La majorité des personnes auditionnées en 2022 et 2023 «ont du mal à expliquer comment l’incident a pu se produire, poursuit le document de police daté de décembre 2023. Elles se retranchent derrière leur compréhension limitée de l’appareil, avançant que celui-ci ne présentait a priori aucun risque. […] Personne parmi les personnes entendues à titre de renseignements ne détenait une connaissance approfondie du fonctionnement précis de la machine. Leur conviction quant à son innocuité repose uniquement sur le rapport (ndlr: du bureau d’ingénieurs) de 2004.»
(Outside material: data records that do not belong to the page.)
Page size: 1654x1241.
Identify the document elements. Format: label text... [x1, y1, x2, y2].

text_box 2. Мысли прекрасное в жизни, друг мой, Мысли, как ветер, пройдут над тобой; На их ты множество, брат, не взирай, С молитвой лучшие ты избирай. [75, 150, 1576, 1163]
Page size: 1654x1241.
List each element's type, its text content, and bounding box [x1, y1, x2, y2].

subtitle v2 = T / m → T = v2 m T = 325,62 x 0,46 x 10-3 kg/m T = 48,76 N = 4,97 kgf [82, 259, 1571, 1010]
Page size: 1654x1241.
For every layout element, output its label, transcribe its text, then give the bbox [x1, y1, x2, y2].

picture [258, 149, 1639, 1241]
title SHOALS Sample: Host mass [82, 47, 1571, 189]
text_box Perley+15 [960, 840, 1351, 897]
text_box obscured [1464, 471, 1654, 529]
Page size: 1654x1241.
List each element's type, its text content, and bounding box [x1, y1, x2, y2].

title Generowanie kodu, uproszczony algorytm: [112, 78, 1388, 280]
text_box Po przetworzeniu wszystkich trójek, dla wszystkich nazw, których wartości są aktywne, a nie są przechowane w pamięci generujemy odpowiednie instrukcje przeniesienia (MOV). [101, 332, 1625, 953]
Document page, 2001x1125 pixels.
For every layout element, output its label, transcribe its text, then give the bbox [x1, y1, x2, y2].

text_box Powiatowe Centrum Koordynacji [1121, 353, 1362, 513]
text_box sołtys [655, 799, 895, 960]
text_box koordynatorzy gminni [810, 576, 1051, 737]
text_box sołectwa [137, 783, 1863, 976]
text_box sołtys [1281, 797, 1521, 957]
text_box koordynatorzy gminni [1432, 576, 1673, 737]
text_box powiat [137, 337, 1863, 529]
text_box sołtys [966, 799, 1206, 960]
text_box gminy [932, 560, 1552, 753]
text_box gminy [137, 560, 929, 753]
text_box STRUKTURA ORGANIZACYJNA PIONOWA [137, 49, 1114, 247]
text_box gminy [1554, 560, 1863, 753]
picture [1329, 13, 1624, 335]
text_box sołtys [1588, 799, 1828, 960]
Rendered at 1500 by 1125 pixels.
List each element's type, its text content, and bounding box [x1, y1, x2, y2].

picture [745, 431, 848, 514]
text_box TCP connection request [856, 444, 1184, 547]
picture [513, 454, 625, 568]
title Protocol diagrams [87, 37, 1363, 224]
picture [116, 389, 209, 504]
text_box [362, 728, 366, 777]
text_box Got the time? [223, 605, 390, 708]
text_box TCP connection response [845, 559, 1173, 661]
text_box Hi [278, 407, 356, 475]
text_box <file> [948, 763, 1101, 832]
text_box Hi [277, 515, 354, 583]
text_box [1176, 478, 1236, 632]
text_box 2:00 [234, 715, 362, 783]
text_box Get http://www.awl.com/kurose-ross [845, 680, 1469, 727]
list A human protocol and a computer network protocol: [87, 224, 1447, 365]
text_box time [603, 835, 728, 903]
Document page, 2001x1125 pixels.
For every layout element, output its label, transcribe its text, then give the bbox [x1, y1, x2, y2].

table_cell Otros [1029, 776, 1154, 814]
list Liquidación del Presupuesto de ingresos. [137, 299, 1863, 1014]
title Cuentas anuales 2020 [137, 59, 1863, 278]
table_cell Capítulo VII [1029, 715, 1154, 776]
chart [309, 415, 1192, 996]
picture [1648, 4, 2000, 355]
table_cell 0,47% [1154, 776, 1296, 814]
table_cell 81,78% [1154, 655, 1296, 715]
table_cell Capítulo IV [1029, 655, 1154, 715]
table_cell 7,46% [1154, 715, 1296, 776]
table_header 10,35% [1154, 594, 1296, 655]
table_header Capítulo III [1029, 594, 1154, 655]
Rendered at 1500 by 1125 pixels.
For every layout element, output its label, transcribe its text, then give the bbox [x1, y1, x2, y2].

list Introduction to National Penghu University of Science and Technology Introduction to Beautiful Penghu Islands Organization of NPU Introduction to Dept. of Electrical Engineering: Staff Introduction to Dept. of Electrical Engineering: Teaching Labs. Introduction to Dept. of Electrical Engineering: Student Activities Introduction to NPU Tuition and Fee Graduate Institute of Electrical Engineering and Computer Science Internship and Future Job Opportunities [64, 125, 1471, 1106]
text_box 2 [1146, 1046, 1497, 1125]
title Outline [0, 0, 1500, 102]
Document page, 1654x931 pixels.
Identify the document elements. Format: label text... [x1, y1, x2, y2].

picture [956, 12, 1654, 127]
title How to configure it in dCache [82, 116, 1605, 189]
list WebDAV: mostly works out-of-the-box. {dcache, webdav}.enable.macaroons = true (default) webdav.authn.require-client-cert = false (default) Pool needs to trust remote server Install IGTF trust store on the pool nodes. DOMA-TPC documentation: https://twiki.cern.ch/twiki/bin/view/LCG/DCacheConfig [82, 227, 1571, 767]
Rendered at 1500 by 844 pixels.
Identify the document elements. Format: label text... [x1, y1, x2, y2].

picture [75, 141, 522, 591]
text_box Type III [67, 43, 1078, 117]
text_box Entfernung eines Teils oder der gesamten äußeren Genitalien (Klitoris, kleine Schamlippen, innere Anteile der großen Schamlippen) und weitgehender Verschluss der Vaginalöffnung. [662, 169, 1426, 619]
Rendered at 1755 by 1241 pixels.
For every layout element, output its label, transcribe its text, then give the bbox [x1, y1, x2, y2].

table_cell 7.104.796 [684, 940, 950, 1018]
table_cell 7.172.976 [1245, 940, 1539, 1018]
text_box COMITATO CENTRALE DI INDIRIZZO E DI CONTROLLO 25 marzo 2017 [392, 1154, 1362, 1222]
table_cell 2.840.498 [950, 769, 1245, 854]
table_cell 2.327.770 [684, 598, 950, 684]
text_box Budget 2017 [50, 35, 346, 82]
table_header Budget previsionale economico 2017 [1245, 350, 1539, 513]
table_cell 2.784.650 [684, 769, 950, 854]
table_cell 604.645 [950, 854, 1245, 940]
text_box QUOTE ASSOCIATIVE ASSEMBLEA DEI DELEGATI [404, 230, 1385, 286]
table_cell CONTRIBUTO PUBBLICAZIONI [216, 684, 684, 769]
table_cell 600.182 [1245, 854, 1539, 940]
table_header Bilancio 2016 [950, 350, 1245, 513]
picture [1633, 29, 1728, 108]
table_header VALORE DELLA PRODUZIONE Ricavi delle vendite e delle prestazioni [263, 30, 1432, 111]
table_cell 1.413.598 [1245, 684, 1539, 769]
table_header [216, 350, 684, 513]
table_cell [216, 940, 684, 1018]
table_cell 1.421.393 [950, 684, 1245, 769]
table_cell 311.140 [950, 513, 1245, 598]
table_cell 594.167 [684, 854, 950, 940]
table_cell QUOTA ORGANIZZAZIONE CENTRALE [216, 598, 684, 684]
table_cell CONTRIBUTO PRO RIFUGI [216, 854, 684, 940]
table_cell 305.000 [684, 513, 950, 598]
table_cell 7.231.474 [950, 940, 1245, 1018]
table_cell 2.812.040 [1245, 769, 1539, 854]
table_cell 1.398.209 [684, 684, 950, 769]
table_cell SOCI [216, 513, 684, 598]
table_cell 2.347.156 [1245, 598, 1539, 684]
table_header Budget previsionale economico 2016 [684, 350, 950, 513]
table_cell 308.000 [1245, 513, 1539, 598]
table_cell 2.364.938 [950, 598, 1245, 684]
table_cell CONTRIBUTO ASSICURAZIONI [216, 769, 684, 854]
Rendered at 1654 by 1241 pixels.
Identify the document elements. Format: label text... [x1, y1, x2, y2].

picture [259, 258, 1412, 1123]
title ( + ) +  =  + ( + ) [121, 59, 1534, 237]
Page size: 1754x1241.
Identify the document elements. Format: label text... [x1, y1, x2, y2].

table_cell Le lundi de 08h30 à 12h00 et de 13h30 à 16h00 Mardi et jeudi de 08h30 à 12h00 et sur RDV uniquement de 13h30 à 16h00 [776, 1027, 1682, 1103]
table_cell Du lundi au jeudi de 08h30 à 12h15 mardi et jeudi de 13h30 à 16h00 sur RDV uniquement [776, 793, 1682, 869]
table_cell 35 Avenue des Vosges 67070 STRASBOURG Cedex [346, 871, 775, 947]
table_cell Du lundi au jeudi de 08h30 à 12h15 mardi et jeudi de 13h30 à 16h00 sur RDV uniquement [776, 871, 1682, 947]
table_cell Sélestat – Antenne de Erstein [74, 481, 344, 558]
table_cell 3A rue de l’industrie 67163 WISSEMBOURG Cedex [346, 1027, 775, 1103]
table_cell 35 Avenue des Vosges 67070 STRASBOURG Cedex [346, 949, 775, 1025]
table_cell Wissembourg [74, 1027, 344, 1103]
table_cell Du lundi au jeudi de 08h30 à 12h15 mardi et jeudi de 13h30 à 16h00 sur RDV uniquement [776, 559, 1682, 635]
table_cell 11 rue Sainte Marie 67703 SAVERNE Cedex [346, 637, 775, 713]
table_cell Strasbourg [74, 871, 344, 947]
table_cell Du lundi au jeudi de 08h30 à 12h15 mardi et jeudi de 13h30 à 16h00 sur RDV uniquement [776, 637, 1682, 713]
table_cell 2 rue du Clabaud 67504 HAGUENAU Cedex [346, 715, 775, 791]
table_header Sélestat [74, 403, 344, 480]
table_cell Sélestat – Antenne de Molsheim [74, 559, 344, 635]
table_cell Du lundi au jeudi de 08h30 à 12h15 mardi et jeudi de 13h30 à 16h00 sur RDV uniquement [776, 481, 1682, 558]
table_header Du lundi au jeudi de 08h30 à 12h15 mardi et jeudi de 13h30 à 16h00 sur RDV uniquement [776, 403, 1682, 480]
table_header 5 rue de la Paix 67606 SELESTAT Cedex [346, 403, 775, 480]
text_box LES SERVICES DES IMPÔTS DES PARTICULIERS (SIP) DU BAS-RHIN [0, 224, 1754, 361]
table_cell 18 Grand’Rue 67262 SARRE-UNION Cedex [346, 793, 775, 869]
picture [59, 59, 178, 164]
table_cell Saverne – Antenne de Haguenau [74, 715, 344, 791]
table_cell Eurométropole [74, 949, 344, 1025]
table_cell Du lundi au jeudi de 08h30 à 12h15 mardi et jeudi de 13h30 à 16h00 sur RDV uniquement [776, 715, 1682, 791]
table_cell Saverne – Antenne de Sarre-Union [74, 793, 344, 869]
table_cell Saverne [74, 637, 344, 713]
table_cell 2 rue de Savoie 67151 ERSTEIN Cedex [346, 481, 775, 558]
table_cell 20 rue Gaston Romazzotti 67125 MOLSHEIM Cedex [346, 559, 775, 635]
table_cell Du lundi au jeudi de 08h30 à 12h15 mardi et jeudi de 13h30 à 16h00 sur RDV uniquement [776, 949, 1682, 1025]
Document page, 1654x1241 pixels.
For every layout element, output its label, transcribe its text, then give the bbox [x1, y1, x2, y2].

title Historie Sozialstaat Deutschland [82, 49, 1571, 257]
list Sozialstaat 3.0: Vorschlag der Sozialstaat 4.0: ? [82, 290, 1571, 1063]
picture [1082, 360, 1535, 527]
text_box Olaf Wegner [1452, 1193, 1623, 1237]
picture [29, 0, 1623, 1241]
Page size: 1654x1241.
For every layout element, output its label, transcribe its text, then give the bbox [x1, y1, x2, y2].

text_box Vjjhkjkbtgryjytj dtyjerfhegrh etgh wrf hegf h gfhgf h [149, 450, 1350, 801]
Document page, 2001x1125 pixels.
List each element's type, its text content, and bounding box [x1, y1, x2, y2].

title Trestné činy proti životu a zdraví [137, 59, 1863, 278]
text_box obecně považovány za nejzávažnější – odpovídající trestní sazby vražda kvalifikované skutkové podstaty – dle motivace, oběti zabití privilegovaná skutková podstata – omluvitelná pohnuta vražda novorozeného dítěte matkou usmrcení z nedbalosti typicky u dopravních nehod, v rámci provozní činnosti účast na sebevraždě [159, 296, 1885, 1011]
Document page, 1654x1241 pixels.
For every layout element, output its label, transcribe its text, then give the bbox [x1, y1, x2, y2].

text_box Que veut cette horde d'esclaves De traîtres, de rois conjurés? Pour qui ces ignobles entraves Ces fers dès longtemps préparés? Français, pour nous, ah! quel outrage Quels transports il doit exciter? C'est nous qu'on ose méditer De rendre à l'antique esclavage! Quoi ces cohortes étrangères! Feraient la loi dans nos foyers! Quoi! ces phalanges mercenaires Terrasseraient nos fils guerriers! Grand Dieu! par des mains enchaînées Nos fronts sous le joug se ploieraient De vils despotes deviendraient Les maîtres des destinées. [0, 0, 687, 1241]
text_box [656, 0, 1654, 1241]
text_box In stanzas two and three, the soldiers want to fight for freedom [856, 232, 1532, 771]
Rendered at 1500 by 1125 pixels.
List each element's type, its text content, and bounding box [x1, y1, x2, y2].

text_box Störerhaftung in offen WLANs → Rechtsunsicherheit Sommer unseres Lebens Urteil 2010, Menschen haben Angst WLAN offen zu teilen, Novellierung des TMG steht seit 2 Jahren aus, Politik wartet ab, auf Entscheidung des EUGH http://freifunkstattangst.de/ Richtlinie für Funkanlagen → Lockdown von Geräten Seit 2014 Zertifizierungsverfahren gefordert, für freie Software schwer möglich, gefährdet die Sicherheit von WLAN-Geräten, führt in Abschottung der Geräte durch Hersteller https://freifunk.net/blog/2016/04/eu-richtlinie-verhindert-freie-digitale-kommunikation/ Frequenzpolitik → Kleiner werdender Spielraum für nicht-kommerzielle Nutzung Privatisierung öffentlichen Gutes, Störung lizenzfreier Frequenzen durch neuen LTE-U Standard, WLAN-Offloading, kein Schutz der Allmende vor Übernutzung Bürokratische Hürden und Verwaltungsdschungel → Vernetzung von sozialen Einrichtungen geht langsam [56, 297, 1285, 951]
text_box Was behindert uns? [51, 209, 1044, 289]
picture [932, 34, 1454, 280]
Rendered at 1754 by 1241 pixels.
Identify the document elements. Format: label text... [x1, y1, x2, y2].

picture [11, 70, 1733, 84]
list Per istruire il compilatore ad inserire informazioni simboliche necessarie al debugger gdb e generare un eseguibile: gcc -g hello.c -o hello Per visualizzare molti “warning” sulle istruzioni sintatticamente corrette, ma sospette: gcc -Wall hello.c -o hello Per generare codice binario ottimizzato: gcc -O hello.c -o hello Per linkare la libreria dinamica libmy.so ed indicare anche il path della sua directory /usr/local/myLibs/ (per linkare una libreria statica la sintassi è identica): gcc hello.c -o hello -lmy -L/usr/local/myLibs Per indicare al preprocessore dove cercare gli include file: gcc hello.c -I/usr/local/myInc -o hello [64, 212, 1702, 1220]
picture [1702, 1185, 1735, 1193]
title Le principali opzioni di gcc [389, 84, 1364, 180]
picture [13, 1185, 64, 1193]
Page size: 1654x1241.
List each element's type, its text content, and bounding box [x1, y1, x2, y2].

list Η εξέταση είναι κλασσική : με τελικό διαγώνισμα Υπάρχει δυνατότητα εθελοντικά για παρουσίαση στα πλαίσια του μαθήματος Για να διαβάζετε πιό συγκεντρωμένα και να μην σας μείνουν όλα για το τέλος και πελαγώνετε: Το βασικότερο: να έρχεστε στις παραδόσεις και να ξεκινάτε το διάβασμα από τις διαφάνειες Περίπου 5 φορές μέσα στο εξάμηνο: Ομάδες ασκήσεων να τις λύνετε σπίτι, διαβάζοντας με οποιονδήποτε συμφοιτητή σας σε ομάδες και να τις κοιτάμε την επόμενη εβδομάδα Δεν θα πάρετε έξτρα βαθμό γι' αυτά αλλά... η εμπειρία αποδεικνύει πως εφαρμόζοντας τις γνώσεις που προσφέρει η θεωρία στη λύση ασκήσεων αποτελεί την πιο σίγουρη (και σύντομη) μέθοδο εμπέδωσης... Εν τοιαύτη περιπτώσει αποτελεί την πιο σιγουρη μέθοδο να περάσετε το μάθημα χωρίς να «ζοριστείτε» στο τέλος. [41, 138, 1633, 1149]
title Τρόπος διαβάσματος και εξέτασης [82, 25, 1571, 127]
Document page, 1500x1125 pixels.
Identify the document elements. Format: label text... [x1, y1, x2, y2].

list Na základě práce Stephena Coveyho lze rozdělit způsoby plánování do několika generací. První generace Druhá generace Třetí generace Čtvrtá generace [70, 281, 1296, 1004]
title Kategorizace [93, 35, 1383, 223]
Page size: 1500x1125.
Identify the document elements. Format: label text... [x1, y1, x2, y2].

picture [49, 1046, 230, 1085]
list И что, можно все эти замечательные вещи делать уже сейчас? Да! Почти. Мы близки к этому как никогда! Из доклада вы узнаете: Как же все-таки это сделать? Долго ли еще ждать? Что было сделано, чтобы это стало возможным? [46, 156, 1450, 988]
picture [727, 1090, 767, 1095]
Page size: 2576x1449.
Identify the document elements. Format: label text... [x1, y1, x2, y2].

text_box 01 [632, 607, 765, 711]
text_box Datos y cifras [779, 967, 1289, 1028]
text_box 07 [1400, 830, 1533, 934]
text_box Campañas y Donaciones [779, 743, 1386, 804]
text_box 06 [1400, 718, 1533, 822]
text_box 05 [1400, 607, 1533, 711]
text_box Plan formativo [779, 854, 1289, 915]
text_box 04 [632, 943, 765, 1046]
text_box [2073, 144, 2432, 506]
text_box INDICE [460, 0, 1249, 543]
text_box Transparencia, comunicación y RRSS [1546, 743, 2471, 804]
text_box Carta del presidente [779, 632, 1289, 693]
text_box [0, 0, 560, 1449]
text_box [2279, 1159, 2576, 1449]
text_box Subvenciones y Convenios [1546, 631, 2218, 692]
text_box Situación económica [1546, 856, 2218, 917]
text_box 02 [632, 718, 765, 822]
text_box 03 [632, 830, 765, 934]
L’appareil aurait-il été mal entretenu? Les investigations se concentrent aussi sur cette hypothèse. Le rapport de police évoque l’absence de signalisation des lieux «afin d’avertir les utilisateurs du chemin pédestre du danger électrique», en outre «la climatisation de l’appareil n’a jamais été dépannée ou substituée alors que les initiés en électricité s’entendent sur le fait qu’un chauffage inadéquat a une influence sur le fonctionnement des appareils».
D’autres dispositifs, comme un modem qui serait destiné à alerter le fournisseur en cas de problèmes, «n’ont jamais été réparés ou remplacés en raison de leur supposée inutilité». Or tous les composants du dispositif de répulsion ont été fournis par la société américaine et étaient donc, selon les enquêteurs, intrinsèquement liés à la machine.
Dans les grandes lignes, relève la police, les personnes en charge du contrôle du dispositif vérifiaient surtout «la couleur des LED»: «Il n’y a pas grand-chose à faire à part le contrôle des diodes», a déclaré l’un d’eux. Or le fournisseur «ne fait pas mention du fait que l’entretien» se limiterait à ce simple examen, relève la BPTS qui note aussi «qu’aucune mesure du courant délivré dans l’eau» n’était effectuée.
«SIG compatit à la douleur des proches»
Face à la complexité de ce domaine, le Ministère public a estimé au début de l’année qu’il souhaitait «ordonner une expertise technique de l’installation de répulsion à poissons». À noter que ce système a été mis hors service pour les besoins de l’enquête.
Comment réagissent les SIG, présumés innocents? «Malheureusement nous ne pouvons pas apporter de commentaire, car une procédure pénale est en cours, explique la porte-parole, Isabelle Dupont Zamperini. Nous devons réserver en effet nos réponses au procureur général. SIG est très touché par ce drame et compatit à la douleur des proches.»
La famille de la policière est défendue par Me Patrick Hunziker et celle du joggeur par Me Thomas Barth. Ce dernier ne décolère pas: «Cette tragique affaire relève ni plus ni moins d’un scandale d’État. Des manquements et des négligences gravissimes ont eu lieu et ces décès auraient pu et dû être évités. Bien plus, les familles des victimes ont été laissées à l’abandon par les SIG, qui, à part une lettre de condoléances au départ, ne se sont jamais inquiétés de leur sort durant les deux années qui viennent de s’écouler. C’est à peine croyable.»